Work instructions
Go through the records and report each line in which the word "filter" occurs.
++++
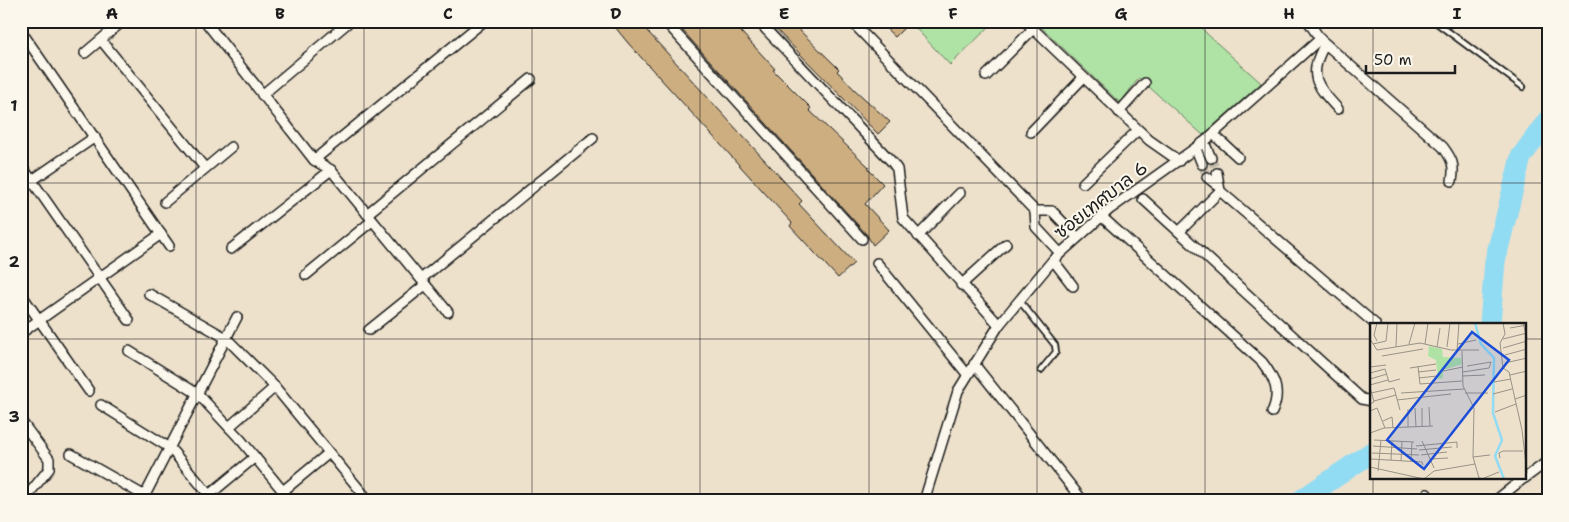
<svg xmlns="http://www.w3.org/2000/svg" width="1569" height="522" viewBox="0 0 1569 522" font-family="'Shantell Sans','Playpen Sans Thai',sans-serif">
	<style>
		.green { fill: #afe3a5; stroke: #668060 }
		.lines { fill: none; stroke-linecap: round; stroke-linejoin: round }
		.river { stroke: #91dbf3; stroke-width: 21 }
		.building { fill: #cdae81; stroke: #1c1c1c }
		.minor-tunnel { stroke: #c3baa9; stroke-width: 9; stroke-dasharray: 9 4.5; stroke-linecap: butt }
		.service-casing { stroke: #1c1c1c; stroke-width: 8 }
		.minor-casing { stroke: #1c1c1c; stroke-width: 12 }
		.service { stroke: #fbf7ec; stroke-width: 4.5 }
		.minor { stroke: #fbf7ec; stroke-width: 9 }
		.grid { fill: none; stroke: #1c1c1c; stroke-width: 1; stroke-opacity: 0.55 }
		.labels { text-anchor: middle; stroke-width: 4; stroke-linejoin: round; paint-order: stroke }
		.street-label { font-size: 18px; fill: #1c1c1c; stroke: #fbf7ec }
		.inset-river { fill: none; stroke: #91dbf3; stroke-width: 2.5 }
		.inset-road { fill: none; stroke: #999286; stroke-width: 1 }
		.view { fill: #1d4ed8; fill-opacity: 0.15; stroke: #1d4ed8; stroke-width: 2.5 }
		.inset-edge { fill: none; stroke: #1c1c1c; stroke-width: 2.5 }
		.neatline { fill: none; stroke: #1c1c1c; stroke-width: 2 }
		.grid-label { font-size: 16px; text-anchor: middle; font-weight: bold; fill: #1c1c1c }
	</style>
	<rect width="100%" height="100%" fill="#ede1cc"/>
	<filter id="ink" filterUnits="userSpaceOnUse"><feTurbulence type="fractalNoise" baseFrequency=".02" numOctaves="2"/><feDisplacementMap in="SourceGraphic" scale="10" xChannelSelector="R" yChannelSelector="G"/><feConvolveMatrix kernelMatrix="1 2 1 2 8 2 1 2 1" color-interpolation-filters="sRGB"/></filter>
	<g filter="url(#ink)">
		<!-- green -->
		<g class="green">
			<polygon points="909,21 995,21 950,65"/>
			<polygon points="1035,21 1197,21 1206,33 1261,83 1203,135 1139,78 1120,103"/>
		</g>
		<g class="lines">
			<!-- river -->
			<g class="river">
				<polyline points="1490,324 1495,261 1521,157 1548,120"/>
				<polyline points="1300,501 1372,452"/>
			</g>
		</g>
		<!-- building -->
		<g class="building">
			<polygon points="621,21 638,21 802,201 799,204 854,263 838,278 790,226 792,223 628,43 615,27"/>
			<polygon points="674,21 731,21 775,69 773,70 811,108 809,110 869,167 868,169 883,184 865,204 889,230 873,245 867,235"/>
			<polygon points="768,21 790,21 839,69 837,71 854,89 890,122 878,134"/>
			<polygon points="878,21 901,21 906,26 895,37"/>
		</g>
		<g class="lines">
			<!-- minor-tunnel -->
			<g class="minor-tunnel">
				<polyline points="1211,158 1217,173"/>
				<polyline points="1202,164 1207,177"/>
			</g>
			<defs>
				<g id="service">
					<polyline points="1434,21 1523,87"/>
					<polyline points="1019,300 1055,345 1056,352 1041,370"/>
				</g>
				<g id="minor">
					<polyline points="205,21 314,160 331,170 448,312"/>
					<polyline points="665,21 862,239"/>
					<polyline points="758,21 892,162 897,169 903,218 999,325"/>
					<polyline points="851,21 1035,211"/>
					<polyline points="1025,21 1149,140 1179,161"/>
					<path d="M1308,21L1320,39L1443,147C1452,159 1455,165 1452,181"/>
					<polyline points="21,31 169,246"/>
					<polyline points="101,40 205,168"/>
					<path d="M1325,44C1307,75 1316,85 1338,109"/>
					<polyline points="85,53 123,21"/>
					<polyline points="986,76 1033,29"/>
					<polyline points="262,95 350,21"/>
					<polyline points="1119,112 1145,83"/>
					<polyline points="1031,132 1083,78"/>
					<polyline points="1213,134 1238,157"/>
					<polyline points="1204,142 1211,158"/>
					<polyline points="1196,149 1202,164"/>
					<polyline points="314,160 484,21"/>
					<polyline points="21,165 129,320"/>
					<polyline points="1207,177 1217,185"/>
					<polyline points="1083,183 1138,130"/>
					<polyline points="21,188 95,137"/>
					<polyline points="1220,191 1375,324"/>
					<polyline points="1143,199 1362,399 1372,401"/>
					<polyline points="165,202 231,147"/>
					<polyline points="1035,211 1052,211 1077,237"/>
					<polyline points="1035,211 1036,227 1060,253"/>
					<polyline points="367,214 531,79"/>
					<path d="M1101,216L1262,362C1275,379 1281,392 1272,412"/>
					<polyline points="1180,231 1220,191 1217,173"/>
					<polyline points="918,236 960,193"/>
					<polyline points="231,249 331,170"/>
					<polyline points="1053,260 1073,286"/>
					<polyline points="877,263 967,374"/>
					<polyline points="306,275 372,221"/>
					<polyline points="421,279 593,138"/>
					<polyline points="961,285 1006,244"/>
					<polyline points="21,294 89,391"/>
					<polyline points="149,294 226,338 275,387 369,501"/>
					<polyline points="369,330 425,285"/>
					<polyline points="21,333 161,234"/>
					<polyline points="129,351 198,394 241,440 291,501"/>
					<polyline points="974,364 1083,501"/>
					<polyline points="101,405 170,448 214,501"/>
					<polyline points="21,421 49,459 49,469 27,496"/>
					<polyline points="229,427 275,387"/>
					<polyline points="71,454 145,496"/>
					<polyline points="1525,478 1548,461"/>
					<polyline points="283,491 329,453"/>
					<polyline points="1427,494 1432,501"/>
					<polyline points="209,495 255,457"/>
					<polyline points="142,501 237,317"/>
					<polyline points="924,501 958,391 999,325 1053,260 1110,209 1204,142 1320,39"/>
					<polyline points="1495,501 1524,478"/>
				</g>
			</defs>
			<!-- service casing -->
			<use href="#service" class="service-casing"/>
			<!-- minor casing -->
			<use href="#minor" class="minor-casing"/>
			<!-- service -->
			<use href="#service" class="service"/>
			<!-- minor -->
			<use href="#minor" class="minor"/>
		</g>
	</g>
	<!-- grid -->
	<path class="grid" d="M196,21V501M364,21V501M532,21V501M700,21V501M869,21V501M1037,21V501M1205,21V501M1373,21V324M21,183H1548M21,339H1372M1525,339H1548M1373,478V501"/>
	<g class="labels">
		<!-- street labels -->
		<g class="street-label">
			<text transform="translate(1101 200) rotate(-38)" y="6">ซอยเทศบาล 6</text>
		</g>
	</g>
	<!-- overview -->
	<g transform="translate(1370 323)">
		<rect width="156" height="156" fill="#ede1cc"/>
		<path d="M59,23L72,26L73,34L91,35L92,41L73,47V55L68,56L66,37L58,33Z" fill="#afe3a5"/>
		<path class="inset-river" d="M105,0L111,21L124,35L123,90L132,117L125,133L134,156"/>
		<path class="inset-road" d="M7,0L4,12L7,18M133,0L135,11L130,20L133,45L139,49L145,76M153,0L157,15M140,5L157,2M0,16L7,27L50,20L81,27H109M133,16L157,10M3,21L16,18L18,0M39,21L45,0M55,21L58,0M88,21L106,17M26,24L27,0M67,24L70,5M77,24L80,0M133,25L157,18M87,28L89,0M92,28L93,63L104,85L103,134L109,155L114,156M135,32L157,26M12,33L53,26M135,40L157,35M48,43L50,61L92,58M97,43L121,39M0,44L16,42M40,45L66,41M73,48L93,44M48,49L66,47M93,49L119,45L121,39M0,50L15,46L19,59L30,56M140,52L157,48M92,53L115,52M49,55L67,53M0,56L17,51M124,59L141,56M0,62L18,57M0,64L4,79L0,81M1,70L24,65L30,87M31,70L94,66M95,70H118M123,71L142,66M157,72L145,76L152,107L157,150M27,77L81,71M4,78L26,72M59,84L60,103M45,85L46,104M52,85V104M38,86V104M0,88L7,85L15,105M125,89L146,81M13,98L22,94L23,105M0,110L14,105L63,103M4,117L44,119M52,118L64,145M3,123L47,126M46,123L87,119V125M49,127L82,124M2,130L49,132M51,132L77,129M103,134L120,132M130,135L129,130L133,128H153M1,136L52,139L53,142M60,136L78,135M21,137L22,118M31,138L32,118M41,138L42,119M0,144L54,156L64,148L105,141M8,148L11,117M114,155L129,149"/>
		<path class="view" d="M102,9L139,37L54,146L17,117Z"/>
		<rect width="156" height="156" class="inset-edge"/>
	</g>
	<!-- margin -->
	<rect width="1569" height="522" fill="none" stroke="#fbf7ec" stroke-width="55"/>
	<!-- scale -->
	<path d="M1366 65v8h89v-8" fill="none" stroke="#1c1c1c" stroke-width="2.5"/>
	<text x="1374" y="65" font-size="15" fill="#1c1c1c" stroke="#fbf7ec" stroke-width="4" paint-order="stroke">50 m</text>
	<rect x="28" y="28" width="1514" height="466" class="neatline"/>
	<g class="grid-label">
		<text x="112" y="19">A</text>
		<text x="280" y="19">B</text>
		<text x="448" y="19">C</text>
		<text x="616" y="19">D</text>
		<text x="784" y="19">E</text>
		<text x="953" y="19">F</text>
		<text x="1121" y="19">G</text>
		<text x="1289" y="19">H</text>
		<text x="1457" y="19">I</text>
		<text x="14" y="111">1</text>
		<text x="14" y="267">2</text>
		<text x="14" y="422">3</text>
	</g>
</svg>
++++
Output for this task
	<filter id="ink" filterUnits="userSpaceOnUse"><feTurbulence type="fractalNoise" baseFrequency=".02" numOctaves="2"/><feDisplacementMap in="SourceGraphic" scale="10" xChannelSelector="R" yChannelSelector="G"/><feConvolveMatrix kernelMatrix="1 2 1 2 8 2 1 2 1" color-interpolation-filters="sRGB"/></filter>
	<g filter="url(#ink)">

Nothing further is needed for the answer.